__Saved entries__.
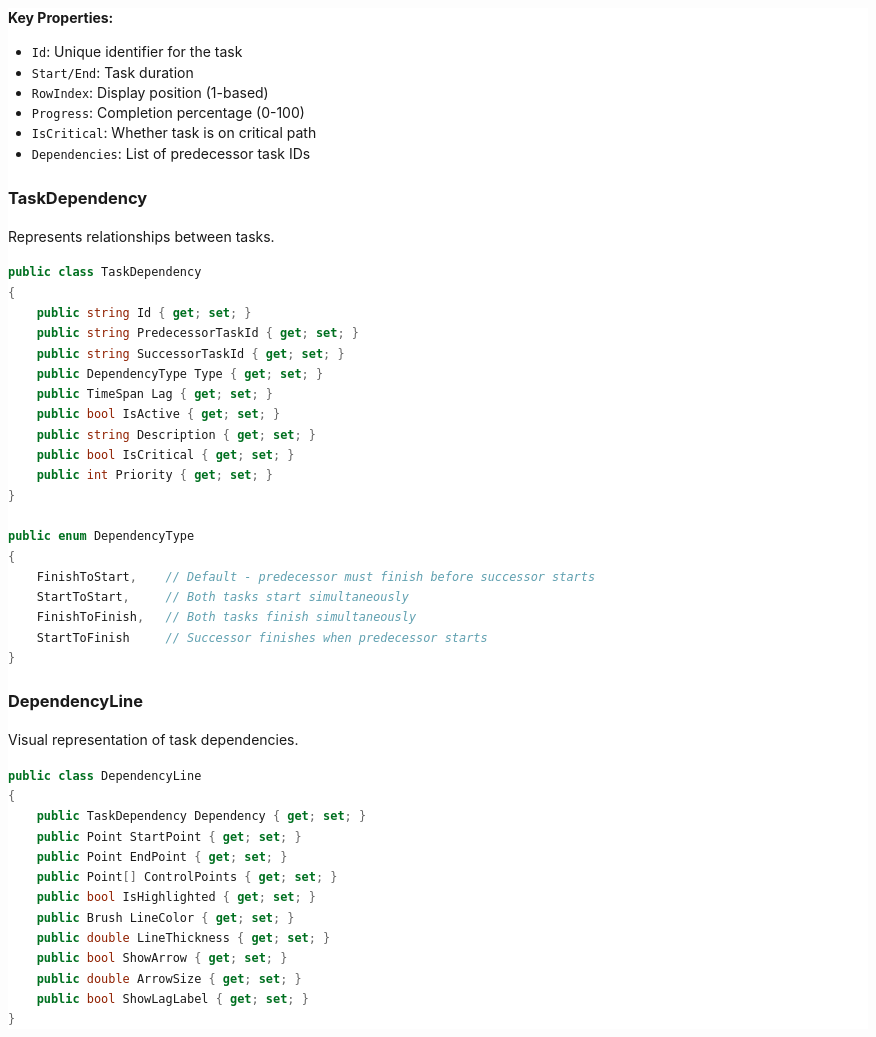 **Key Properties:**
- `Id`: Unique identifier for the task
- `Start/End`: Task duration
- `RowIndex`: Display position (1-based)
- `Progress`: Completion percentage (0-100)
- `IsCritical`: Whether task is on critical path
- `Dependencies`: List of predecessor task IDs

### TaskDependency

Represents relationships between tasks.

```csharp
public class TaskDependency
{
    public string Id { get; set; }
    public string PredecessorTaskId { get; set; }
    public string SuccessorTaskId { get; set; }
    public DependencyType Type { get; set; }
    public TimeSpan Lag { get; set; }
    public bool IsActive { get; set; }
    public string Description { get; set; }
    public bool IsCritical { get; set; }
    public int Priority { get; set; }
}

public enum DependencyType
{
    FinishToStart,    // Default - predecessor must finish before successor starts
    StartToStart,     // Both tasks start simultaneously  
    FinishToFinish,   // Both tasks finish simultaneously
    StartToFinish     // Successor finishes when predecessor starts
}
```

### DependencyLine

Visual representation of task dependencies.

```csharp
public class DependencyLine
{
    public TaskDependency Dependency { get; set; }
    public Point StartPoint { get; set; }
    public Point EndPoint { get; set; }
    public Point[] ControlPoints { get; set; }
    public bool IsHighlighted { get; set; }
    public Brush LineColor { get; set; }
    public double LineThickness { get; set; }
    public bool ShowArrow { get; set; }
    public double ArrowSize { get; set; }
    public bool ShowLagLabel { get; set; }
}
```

__Instructions for the task__.
Return all of the entries word for word, but omit the pictures.

__The answer__.
 **Key Properties:**
- `Id`: Unique identifier for the task
- `Start/End`: Task duration
- `RowIndex`: Display position (1-based)
- `Progress`: Completion percentage (0-100)
- `IsCritical`: Whether task is on critical path
- `Dependencies`: List of predecessor task IDs

### TaskDependency

Represents relationships between tasks.

```csharp
public class TaskDependency
{
    public string Id { get; set; }
    public string PredecessorTaskId { get; set; }
    public string SuccessorTaskId { get; set; }
    public DependencyType Type { get; set; }
    public TimeSpan Lag { get; set; }
    public bool IsActive { get; set; }
    public string Description { get; set; }
    public bool IsCritical { get; set; }
    public int Priority { get; set; }
}

public enum DependencyType
{
    FinishToStart,    // Default - predecessor must finish before successor starts
    StartToStart,     // Both tasks start simultaneously  
    FinishToFinish,   // Both tasks finish simultaneously
    StartToFinish     // Successor finishes when predecessor starts
}
```

### DependencyLine

Visual representation of task dependencies.

```csharp
public class DependencyLine
{
    public TaskDependency Dependency { get; set; }
    public Point StartPoint { get; set; }
    public Point EndPoint { get; set; }
    public Point[] ControlPoints { get; set; }
    public bool IsHighlighted { get; set; }
    public Brush LineColor { get; set; }
    public double LineThickness { get; set; }
    public bool ShowArrow { get; set; }
    public double ArrowSize { get; set; }
    public bool ShowLagLabel { get; set; }
}
```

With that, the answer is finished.